Creditors of the richest man in the world
Having arrived at the offices in Accra after working for eight months from their respective homes due to the Coronavirus emergency, the employees were relieved of their duties in November 2022, just after Twitter passed into the hands of Musk, who announced the decision to them as well as to other workers around the world with less than a month’s notice. In addition to not receiving what was expected, the Ghanaian team had to endure the multiple payment delays promised by the company because they had no other choice until they turned to the legal agency Seven Seven to assert their contractual rights.
The online skirmishes caused inconvenience and frustration, especially for those who had arrived in Ghana from other African countries, only to find themselves a few months later without a job and accrued severance pay. So, in their words, they have no money to return home. “It’s hard when it’s the richest man in the world who owes you money and shuts down,” one of the former employees told the BBC, who tried several times to ask X for a rebuttal, getting in return, in one case, a smiling poo emoji.
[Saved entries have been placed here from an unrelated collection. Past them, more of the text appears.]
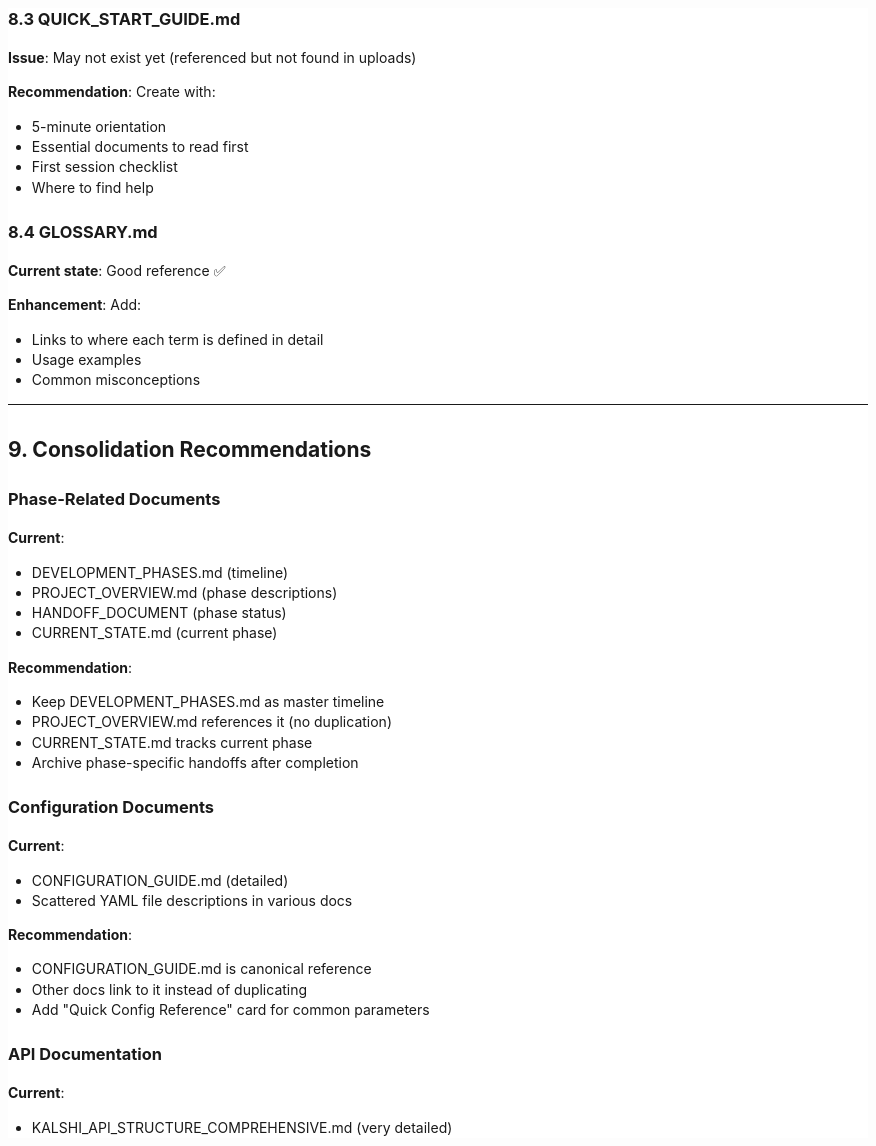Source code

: ### 8.3 QUICK_START_GUIDE.md

**Issue**: May not exist yet (referenced but not found in uploads)

**Recommendation**: Create with:
- 5-minute orientation
- Essential documents to read first
- First session checklist
- Where to find help

### 8.4 GLOSSARY.md

**Current state**: Good reference ✅

**Enhancement**: Add:
- Links to where each term is defined in detail
- Usage examples
- Common misconceptions

---

## 9. Consolidation Recommendations

### Phase-Related Documents

**Current**: 
- DEVELOPMENT_PHASES.md (timeline)
- PROJECT_OVERVIEW.md (phase descriptions)
- HANDOFF_DOCUMENT (phase status)
- CURRENT_STATE.md (current phase)

**Recommendation**: 
- Keep DEVELOPMENT_PHASES.md as master timeline
- PROJECT_OVERVIEW.md references it (no duplication)
- CURRENT_STATE.md tracks current phase
- Archive phase-specific handoffs after completion

### Configuration Documents

**Current**:
- CONFIGURATION_GUIDE.md (detailed)
- Scattered YAML file descriptions in various docs

**Recommendation**:
- CONFIGURATION_GUIDE.md is canonical reference
- Other docs link to it instead of duplicating
- Add "Quick Config Reference" card for common parameters

### API Documentation

**Current**:
- KALSHI_API_STRUCTURE_COMPREHENSIVE.md (very detailed)
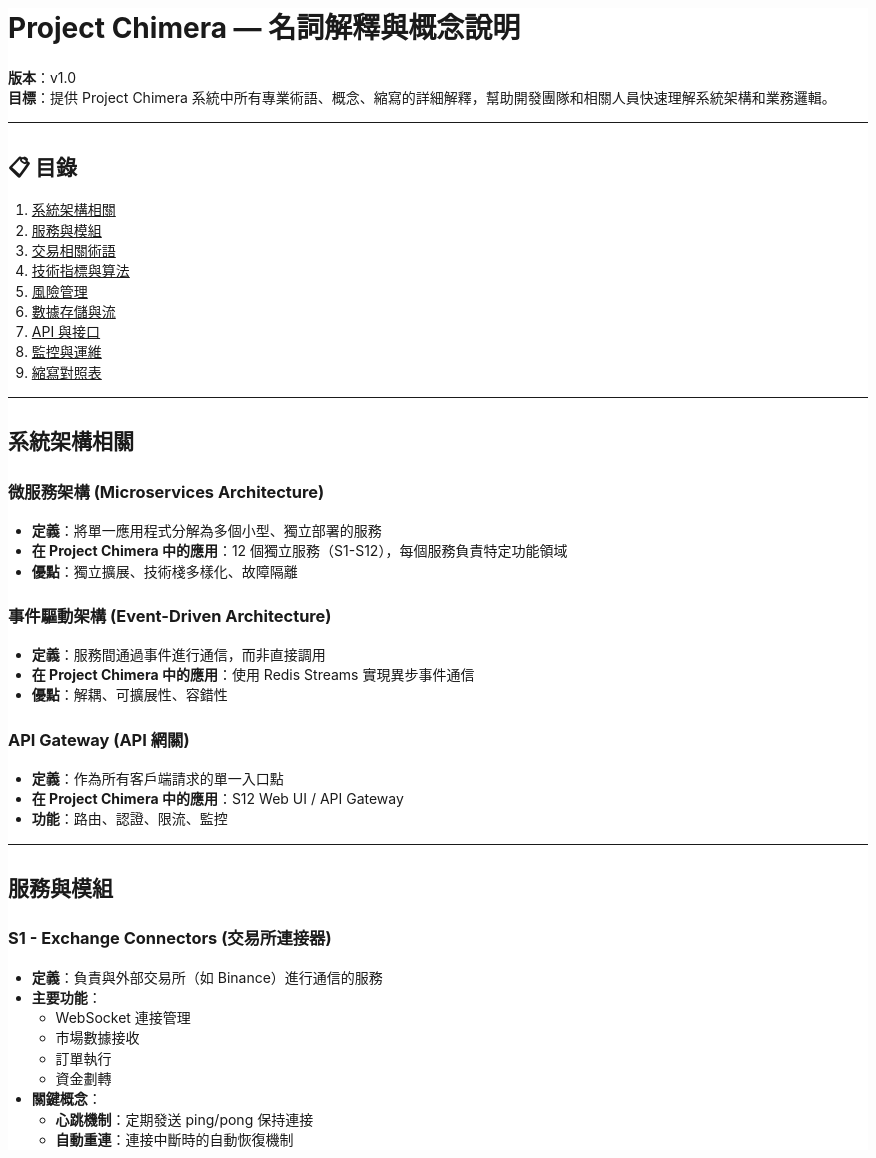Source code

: # Project Chimera — 名詞解釋與概念說明

**版本**：v1.0  
**目標**：提供 Project Chimera 系統中所有專業術語、概念、縮寫的詳細解釋，幫助開發團隊和相關人員快速理解系統架構和業務邏輯。

---

## 📋 目錄

1. [系統架構相關](#系統架構相關)
2. [服務與模組](#服務與模組)
3. [交易相關術語](#交易相關術語)
4. [技術指標與算法](#技術指標與算法)
5. [風險管理](#風險管理)
6. [數據存儲與流](#數據存儲與流)
7. [API 與接口](#api-與接口)
8. [監控與運維](#監控與運維)
9. [縮寫對照表](#縮寫對照表)

---

## 系統架構相關

### **微服務架構 (Microservices Architecture)**
- **定義**：將單一應用程式分解為多個小型、獨立部署的服務
- **在 Project Chimera 中的應用**：12 個獨立服務（S1-S12），每個服務負責特定功能領域
- **優點**：獨立擴展、技術棧多樣化、故障隔離

### **事件驅動架構 (Event-Driven Architecture)**
- **定義**：服務間通過事件進行通信，而非直接調用
- **在 Project Chimera 中的應用**：使用 Redis Streams 實現異步事件通信
- **優點**：解耦、可擴展性、容錯性

### **API Gateway (API 網關)**
- **定義**：作為所有客戶端請求的單一入口點
- **在 Project Chimera 中的應用**：S12 Web UI / API Gateway
- **功能**：路由、認證、限流、監控

---

## 服務與模組

### **S1 - Exchange Connectors (交易所連接器)**
- **定義**：負責與外部交易所（如 Binance）進行通信的服務
- **主要功能**：
  - WebSocket 連接管理
  - 市場數據接收
  - 訂單執行
  - 資金劃轉
- **關鍵概念**：
  - **心跳機制**：定期發送 ping/pong 保持連接
  - **自動重連**：連接中斷時的自動恢復機制
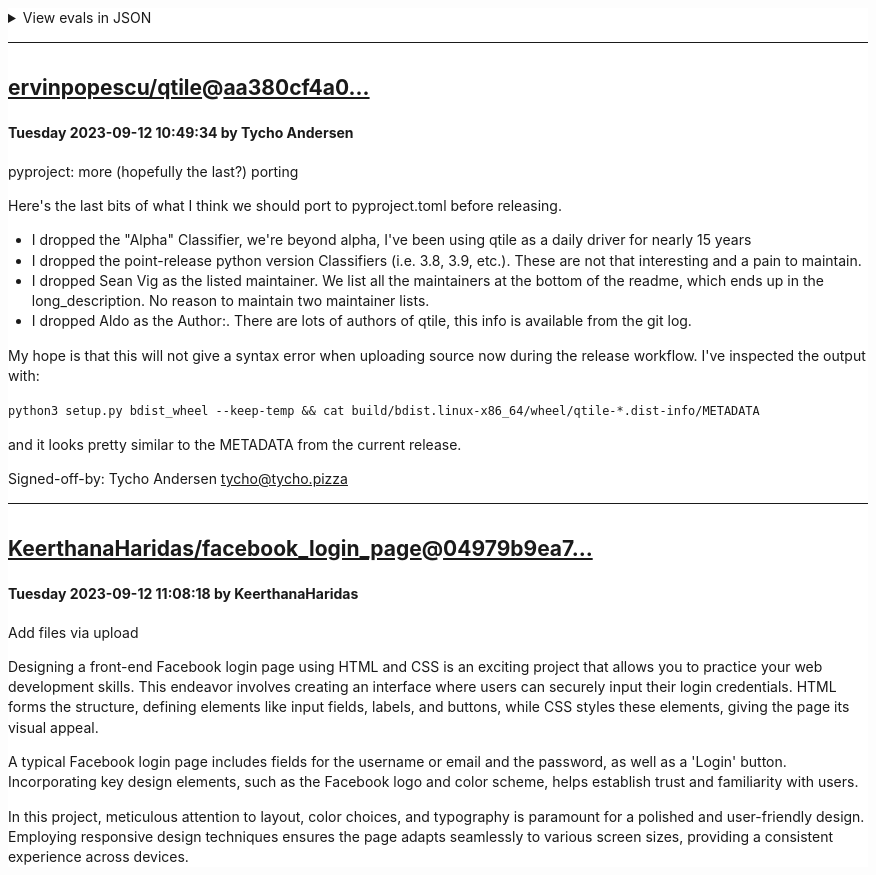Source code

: <details><summary>View evals in JSON</summary></details>

---
## [ervinpopescu/qtile](https://github.com/ervinpopescu/qtile)@[aa380cf4a0...](https://github.com/ervinpopescu/qtile/commit/aa380cf4a0e7c945be237058d43a4d2643844ec9)
#### Tuesday 2023-09-12 10:49:34 by Tycho Andersen

pyproject: more (hopefully the last?) porting

Here's the last bits of what I think we should port to pyproject.toml
before releasing.

* I dropped the "Alpha" Classifier, we're beyond alpha, I've been using
  qtile as a daily driver for nearly 15 years
* I dropped the point-release python version Classifiers (i.e. 3.8, 3.9,
  etc.). These are not that interesting and a pain to maintain.
* I dropped Sean Vig as the listed maintainer. We list all the maintainers
  at the bottom of the readme, which ends up in the long_description. No
  reason to maintain two maintainer lists.
* I dropped Aldo as the Author:. There are lots of authors of qtile, this
  info is available from the git log.

My hope is that this will not give a syntax error when uploading source
now during the release workflow. I've inspected the output with:

    python3 setup.py bdist_wheel --keep-temp && cat build/bdist.linux-x86_64/wheel/qtile-*.dist-info/METADATA

and it looks pretty similar to the METADATA from the current release.

Signed-off-by: Tycho Andersen <tycho@tycho.pizza>

---
## [KeerthanaHaridas/facebook_login_page](https://github.com/KeerthanaHaridas/facebook_login_page)@[04979b9ea7...](https://github.com/KeerthanaHaridas/facebook_login_page/commit/04979b9ea7fea3d659353317cb15341533fb9abf)
#### Tuesday 2023-09-12 11:08:18 by KeerthanaHaridas

Add files via upload

Designing a front-end Facebook login page using HTML and CSS is an exciting project that allows you to practice your web development skills. This endeavor involves creating an interface where users can securely input their login credentials. HTML forms the structure, defining elements like input fields, labels, and buttons, while CSS styles these elements, giving the page its visual appeal.

A typical Facebook login page includes fields for the username or email and the password, as well as a 'Login' button. Incorporating key design elements, such as the Facebook logo and color scheme, helps establish trust and familiarity with users.

In this project, meticulous attention to layout, color choices, and typography is paramount for a polished and user-friendly design. Employing responsive design techniques ensures the page adapts seamlessly to various screen sizes, providing a consistent experience across devices.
Complaints against X of former employees: the list is long
X’s misconduct and prolonged silences clashed with labour regulations in force in Ghana, where a law stipulates that staff must be paid following negotiations with those affected by the dismissal. “It is a rule in the labour and employment law landscape designed to mitigate employee hardship, which can occur when companies carry out mass layoffs,” said a representative of Seven Seven. Which eventually managed to win the duel with the Californian company, obtaining what was owed by the dismissed employees and the costs of repatriating the foreign staff.
If the short-circuit experienced by the African team was one of the many problems that emerged with the advent of Musk, it should be borne in mind that facing lawsuits brought by former employees is nothing new for X, which was sued last year in a California court for refusing to pay promised severance packages totalling more than $500 million. Demonstrating that there is much for X’s legal team to do, there are approximately 2,200 arbitration cases against the organisation being challenged globally by those who were laid off after the sale of the company. Certainly not property in Musk’s mind, but at the same time, it is another problem that highlights the state the company is in.